### TEXTO FORNECIDO
Diário de Classe

O nascimento do constitucionalismo e o papel do Judiciário

Autores

25 de agosto de 2018, 8h00

No último encontro em sala de aula, discutiu-se sobre um tema aparentemente esquecido, ou ignorado por alguns setores da comunidade jurídica cujas aventuras evolvem, por exemplo, a defesa de teses que atribuem ao Judiciário um papel de “representatividade”. A discussão centrou-se sobre o fenômeno constitucionalismo, seu nascimento e significado para a democracia atual. Do encontro, restou o seguinte ensaio, que é, por sua vez, um questionamento acerca da função legítima a ser exercida pelo Judiciário, feito a partir de reflexões históricas. Em tempos em que se tornou urgente discutir como as democracias morrem, também nos pareceu interessante recuperar um pouco sobre como elas nascem, destacando o que foi fundamental para sustentar a convivência entre os diferentes[1].

O professor Horst Dippel[2] assevera que o constitucionalismo moderno, caracterizado por uma redefinição do esquema tradicional de domínio político[3], teve sua origem nos Estados Unidos, mais precisamente a partir da celebração do documento conhecido pela História como Declaração de Direitos de Virginia[4] (junho/1776). No entanto, é seguro dizer que foi com a ratificação da Constituição norte-americana de 1789 e do projeto político nela inserido que o mundo testemunhou uma real redefinição, não apenas da maneira como era concebida a relação vertical entre cidadão e Estado, mas da democracia como um todo, principalmente no que diz respeito à dinâmica da relação entre os poderes públicos.

### CONJUNTO DE DADOS
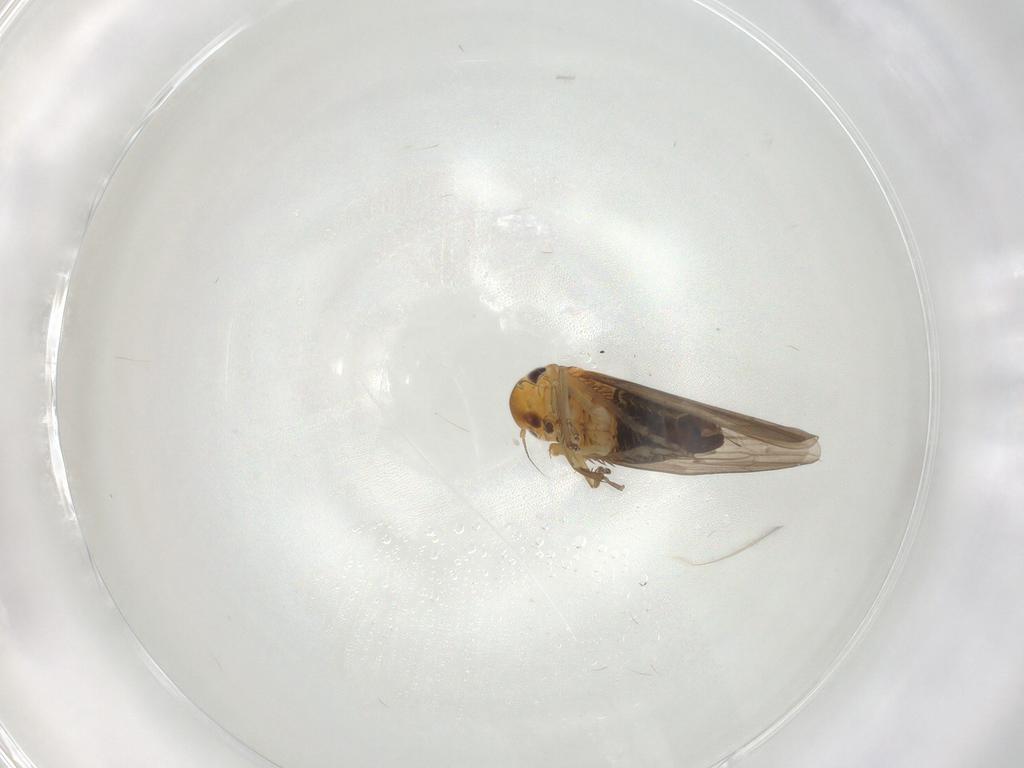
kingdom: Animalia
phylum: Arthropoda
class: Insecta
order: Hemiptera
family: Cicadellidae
...
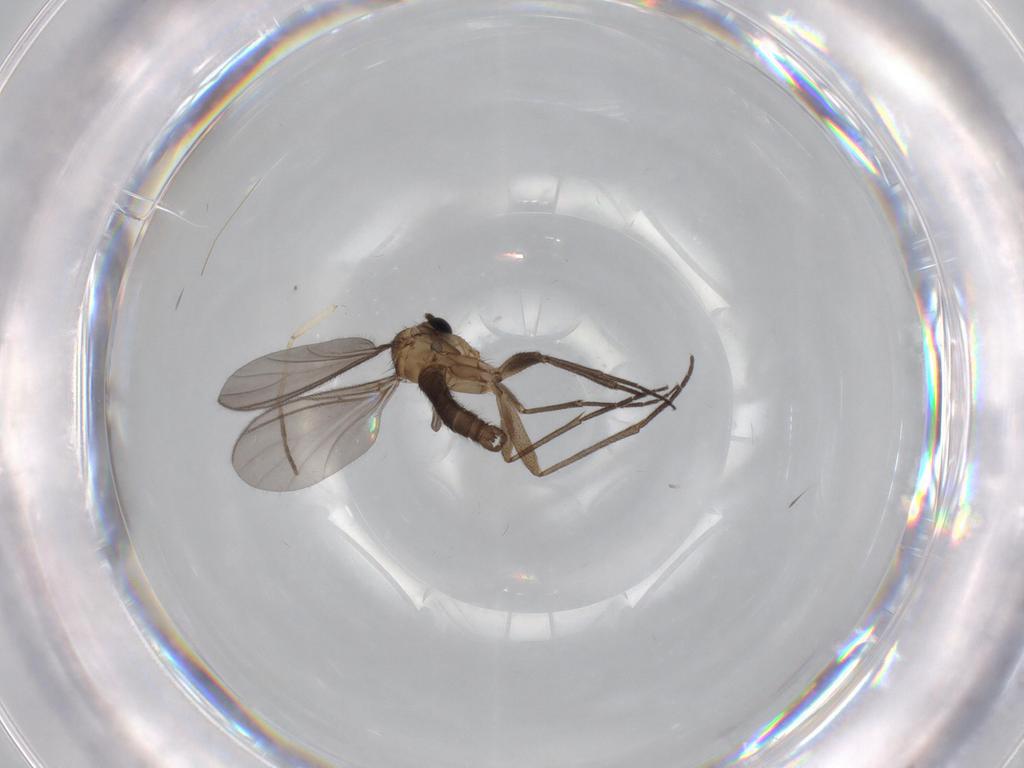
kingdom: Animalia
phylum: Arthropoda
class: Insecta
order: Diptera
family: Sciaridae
==
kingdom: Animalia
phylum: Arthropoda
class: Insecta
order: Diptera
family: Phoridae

### INSTRUÇÕES DE TRABALHO
Escreva a continuação do texto sobre o nascimento do constitucionalismo, começando logo após a última frase apresentada. As linhas formam um material à parte, independente do texto sobre o nascimento do constitucionalismo.

### RESPOSTA
Após a sua independência, os EUA, constituído à época por uma união de estados confederados, viu-se em um contexto institucional tão desafiador quanto aquele enfrentado no começo do conflito com a metrópole[5]. O fraco laço político que unia os estados-membros — cada um desses representando uma soberania paralela à própria União — tornava quase impossível a articulação de medidas econômicas essenciais à restruturação de um tesouro nacional, reduzido a migalhas em função dos gastos durante a guerra emancipatória[6]. Tal cenário dificultava, por exemplo, a realização de um processo unificado de tributação, uma vez que cada estado contribuía na medida em que entendesse adequada aos seus próprios interesses. Ainda, era difícil a adoção de uma moeda nacional e comum a todos os mercados estaduais, o que tornava o comércio um sistema marcado pela insegurança e desorganização.

O Congresso Continental — órgão legislativo máximo da União —, por sua vez, era um fracasso explícito, não conseguindo impor suas medidas aos estados, que permaneciam em um constante clima de desconfiança e inimizade. Uma guerra pela delimitação de fronteiras era travada de um lado, e de outro, no campo econômico, uma “guerra fiscal” ocorria entre os entes da federação que buscavam dar vazão aos seus produtos, através da imposição de medidas protecionistas, prejudicais à consolidação de um laço nacional[7].

Todo esse contexto transmutou-se, dentro do espectro social, na forma de um conflito entre maiorias devedoras e falidas contra minorias credoras[8]. Com a quebra do laço que unia a metrópole (Inglaterra) à colônia (EUA), os mercadores e financistas britânicos começaram a pressionar os seus devedores norte-americanos, que ainda ficavam sem a possibilidade de pedir novos créditos. Essa classe mercante norte-americana voltou olhares para os seus devedores compatriotas, pequenos proprietários, os quais ficaram sem ter a quem recorrer, ou créditos a reivindicar. Cada um desses dois grupos encontrou amparo em um braço do poder do Estado: os credores acabavam indo até o Judiciário, onde, pela pena dos juízes, conseguiam com que o Estado coibisse os devedores a honrarem suas dívidas, sob pena de terem todos os seus bens confiscados, ou mesmo de terem sua liberdade ceifada[9]. Já a maioria massiva de devedores insolventes teve de recorrer à única coisa que possuía a seu favor, a força da sua condição de fato como maioria: invasões às sessões dos tribunais, a estabelecimentos de guarnição de armas, e — a prática mais marcante — através da força, faziam com que as legislaturas locais cedessem perante suas reivindicações[10], que iam desde a imposição da impressão de papel moeda à remissão de dívidas. Não havia uma distância física nem institucional entre o corpo dos representantes e o corpo dos representados[11]. Logo, legisladores, diretamente ameaçados pelos seus representados, serviam apenas como figurantes em uma tragédia de paixões.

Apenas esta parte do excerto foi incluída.